LSTMs are particularly well-suited for modeling and predicting the cyclical tops and bottoms in Bitcoin markets, forming the foundation of the "Eclipse" indicator. Bitcoin price movements are characterized by temporal dependencies and recurrent cycles influenced by macroeconomic factors, market sentiment, and blockchain-specific events, such as halvings.
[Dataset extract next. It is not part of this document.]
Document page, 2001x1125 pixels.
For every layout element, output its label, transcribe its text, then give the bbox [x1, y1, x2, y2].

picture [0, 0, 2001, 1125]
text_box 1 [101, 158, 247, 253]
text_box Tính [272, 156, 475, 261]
The Eclipse indicator leverages the LSTM's architecture to analyze and interpret these time-dependent dynamics, capturing both short-term fluctuations and long-term trends in the data.

Some performances results

Current Eclipse (1.0) Model has following performances metrics:

MetricsTraining SetValidation Set
MAPE5.25645.8080
0.99890.9988
RMSE0.01890.0208
MAE0.01430.0163

MAPE (~5.26% Training, ~5.81% Validation): The model’s predictions deviate by only about 5-6% from the actual values on average, showcasing consistent relative accuracy.

R² (~0.9989 Training, ~0.9988 Validation): It captures 99.9% of the variability in the data, proving it effectively learns and generalizes underlying patterns.

RMSE (~0.0189 Training, ~0.0208 Validation): The root mean squared error reflects precise predictions, with minimal deviation from the actual values (around 0.02 units).

MAE (~0.0143 Training, ~0.0163 Validation): The mean absolute error highlights the model's ability to stay close to true values, with errors of just ~0.016 units.

⚠️ Disclaimer

These metrics should not be taken into absolute validation and prediction for the future. The purpose of this model is not meant to be a financial advice, neither to make investment decisions. Use it at your own risk and responsibility.